Last updated: February 2, 2024
Place
Enlisted Barracks & Post Hospital
Accessible Rooms, Benches/Seating, Cellular Signal, Wheelchair Accessible
Enlisted Barracks
The two barracks buildings, completed in 1867, were designed to hold two companies each of enlisted men. They were divided in half and each side had a squad room, first sergeant's room, mess hall and kitchen. The average company size was 80 men, so quarters were definitely cramped. Four men slept on each bunk, two on each level lying head to foot. The first sergeant, the company's senior enlisted man, got a room to himself.
There was no central mess hall on post for the soldiers. Soldiers ate with other men of their company in the barracks mess hall. The army didn't have trained cooks, so the job rotated among the men in the company as an extra duty. This meant the quality of the food preparation depended on how well each man could cook.

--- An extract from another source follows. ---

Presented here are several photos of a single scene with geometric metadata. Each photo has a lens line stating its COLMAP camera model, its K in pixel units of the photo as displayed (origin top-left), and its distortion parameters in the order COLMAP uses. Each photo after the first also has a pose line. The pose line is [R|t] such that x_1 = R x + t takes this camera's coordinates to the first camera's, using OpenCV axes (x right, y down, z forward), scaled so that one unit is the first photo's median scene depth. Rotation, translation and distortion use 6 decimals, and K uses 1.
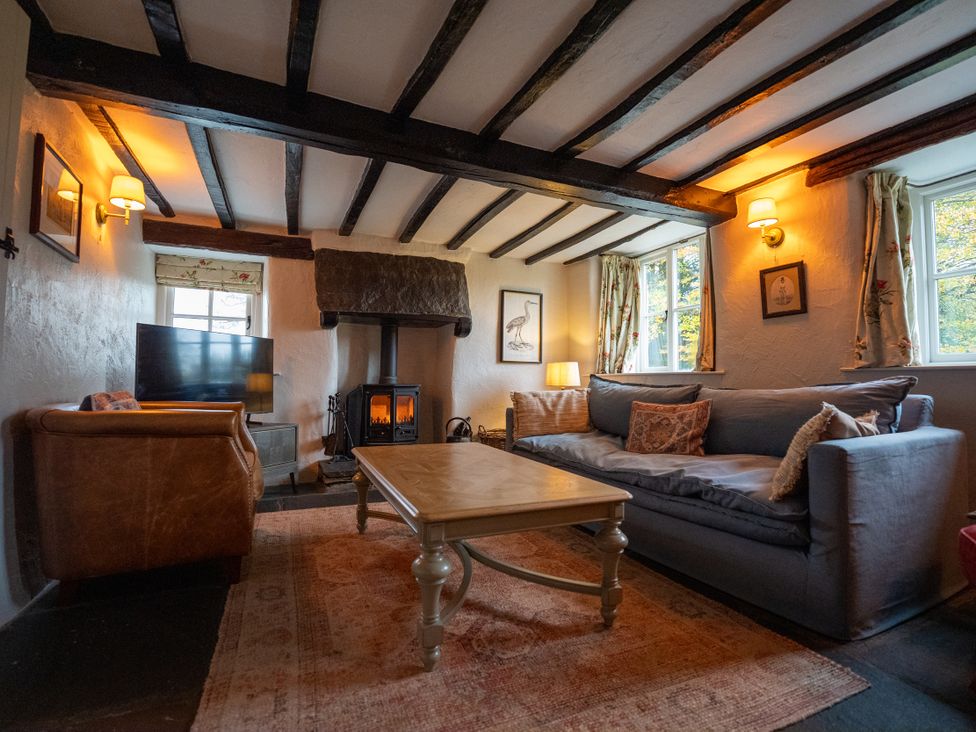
lens RADIAL K [[451.5, 0, 488.0], [0, 451.5, 366.0], [0, 0, 1]] dist [-0.027883, 0.000354]
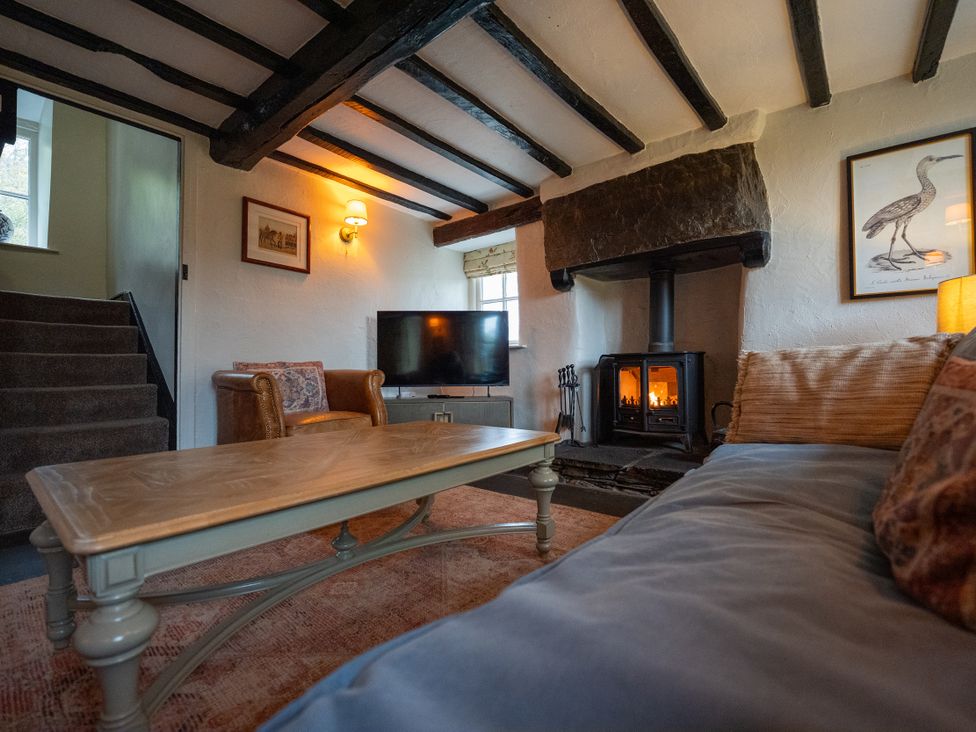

In this building, the left (west) side has been restored as infantry barracks, the right (east) side as the post hospital. The east side had originally been for a cavalry company but when the 10th Cavalry left in 1869 it was converted into a new Post Hospital in 1872.
Hospital
The new post hospital in the east half of the barracks building was a big improvement over the former adobe hospital building that leaked mud from the ceiling when it rained. Even with a solid roof overhead, medical care was crude by today's standards, to say the least.
Army doctors were some of the best trained and qualified doctors in the country, but they were still limited by the medical knowledge of the day. There were few medicines at the time to cure people and doctors had very little understanding of how diseases spread. Still, the doctors stationed at Fort Larned did the best they could to heal the soldiers under their care.